たった一つの勘違いなら。
一刀両断した後、説明してくれる。

「ゴールっていうのは説明会が終わった後の行動のこと。俺たちを思い通りに動かしたいんだろう?」

「別に操作したいのではなく協力者だとわかって欲しいんです」

「君たちが協力したがってることなんてわかってる。でも的外れなことも多い。俺たちにどう動いて欲しいかイメージしてる? そこへの動線を作るんだよ」

「動線、ですか」

「法務は内向きだからわかんないかな。
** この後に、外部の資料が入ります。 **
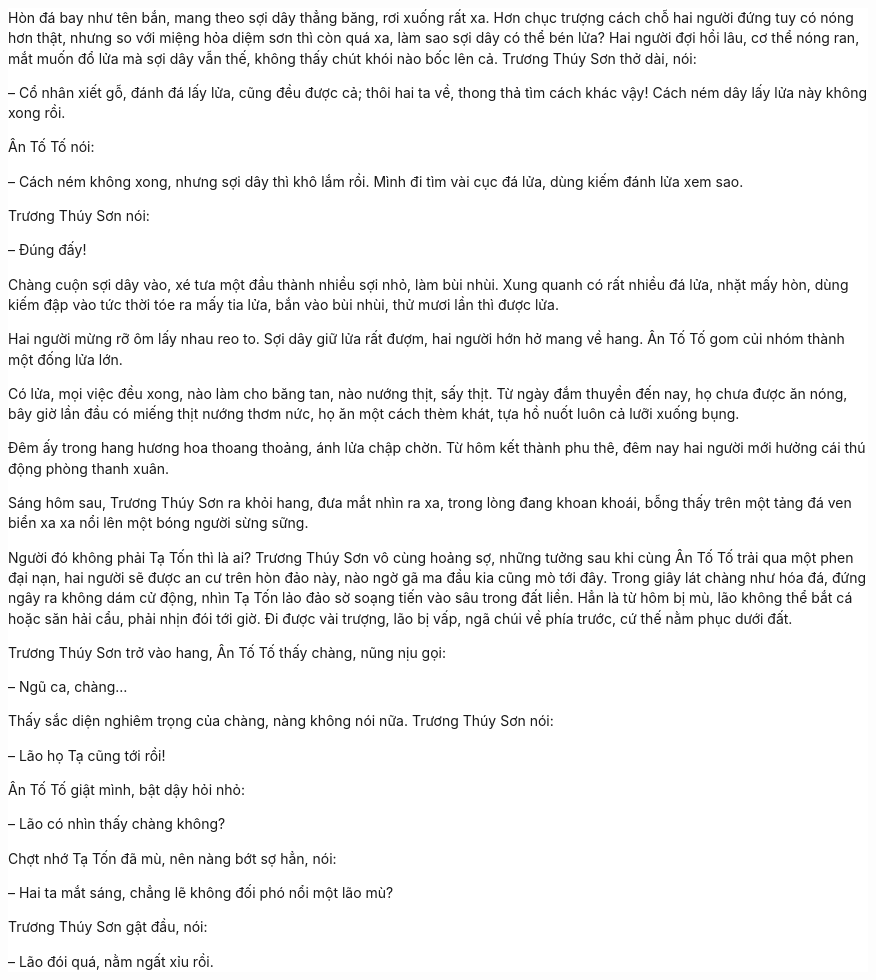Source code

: Hòn đá bay như tên bắn, mang theo sợi dây thẳng băng, rơi xuống rất xa. Hơn chục trượng cách chỗ hai người đứng tuy có nóng hơn thật, nhưng so với miệng hỏa diệm sơn thì còn quá xa, làm sao sợi dây có thể bén lửa? Hai người đợi hồi lâu, cơ thể nóng ran, mắt muốn đổ lửa mà sợi dây vẫn thế, không thấy chút khói nào bốc lên cả. Trương Thúy Sơn thở dài, nói:

– Cổ nhân xiết gỗ, đánh đá lấy lửa, cũng đều được cả; thôi hai ta về, thong thả tìm cách khác vậy! Cách ném dây lấy lửa này không xong rồi.

Ân Tố Tố nói:

– Cách ném không xong, nhưng sợi dây thì khô lắm rồi. Mình đi tìm vài cục đá lửa, dùng kiếm đánh lửa xem sao.

Trương Thúy Sơn nói:

– Đúng đấy!

Chàng cuộn sợi dây vào, xé tưa một đầu thành nhiều sợi nhỏ, làm bùi nhùi. Xung quanh có rất nhiều đá lửa, nhặt mấy hòn, dùng kiếm đập vào tức thời tóe ra mấy tia lửa, bắn vào bùi nhùi, thử mươi lần thì được lửa.

Hai người mừng rỡ ôm lấy nhau reo to. Sợi dây giữ lửa rất đượm, hai người hớn hở mang về hang. Ân Tố Tố gom củi nhóm thành một đống lửa lớn.

Có lửa, mọi việc đều xong, nào làm cho băng tan, nào nướng thịt, sấy thịt. Từ ngày đắm thuyền đến nay, họ chưa được ăn nóng, bây giờ lần đầu có miếng thịt nướng thơm nức, họ ăn một cách thèm khát, tựa hồ nuốt luôn cả lưỡi xuống bụng.

Đêm ấy trong hang hương hoa thoang thoảng, ánh lửa chập chờn. Từ hôm kết thành phu thê, đêm nay hai người mới hưởng cái thú động phòng thanh xuân.

Sáng hôm sau, Trương Thúy Sơn ra khỏi hang, đưa mắt nhìn ra xa, trong lòng đang khoan khoái, bỗng thấy trên một tảng đá ven biển xa xa nổi lên một bóng người sừng sững.

Người đó không phải Tạ Tốn thì là ai? Trương Thúy Sơn vô cùng hoảng sợ, những tưởng sau khi cùng Ân Tố Tố trải qua một phen đại nạn, hai người sẽ được an cư trên hòn đảo này, nào ngờ gã ma đầu kia cũng mò tới đây. Trong giây lát chàng như hóa đá, đứng ngây ra không dám cử động, nhìn Tạ Tốn lảo đảo sờ soạng tiến vào sâu trong đất liền. Hẳn là từ hôm bị mù, lão không thể bắt cá hoặc săn hải cẩu, phải nhịn đói tới giờ. Đi được vài trượng, lão bị vấp, ngã chúi về phía trước, cứ thế nằm phục dưới đất.

Trương Thúy Sơn trở vào hang, Ân Tố Tố thấy chàng, nũng nịu gọi:

– Ngũ ca, chàng…

Thấy sắc diện nghiêm trọng của chàng, nàng không nói nữa. Trương Thúy Sơn nói:

– Lão họ Tạ cũng tới rồi!

Ân Tố Tố giật mình, bật dậy hỏi nhỏ:

– Lão có nhìn thấy chàng không?

Chợt nhớ Tạ Tốn đã mù, nên nàng bớt sợ hẳn, nói:

– Hai ta mắt sáng, chẳng lẽ không đối phó nổi một lão mù?

Trương Thúy Sơn gật đầu, nói:

– Lão đói quá, nằm ngất xỉu rồi.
別にこっち側の視点なんて気にせず、いつもの『なるほどわかったよ』っていう説明会でも問題ないと思うけどね」

煽られているのはさすがにわかった。手取り足取り教えてくれる気がないのも。

「ゴールと、動線」

そうなんだ。どう説明すればわかってもらえるか、とは全然違う考え方。それがサービスを提供していく事業部側の意識なんだろう。

「ありがとうございます。もう一度考えてみます」

今これ以上相談しても、単に甘ったれた彼女みたいになるだけだろうと思って切り上げた。

いつもとは違う形でドキドキしていた。

いつも私に見せる紳士としての優しさじゃなく、なんていうんだろう、ちょっと仕事モードの扱いをしてもらった。

やっぱり仕事してみたいかも、この人と。バカにされないだけの能力を見せられるようにしないといけないけれど。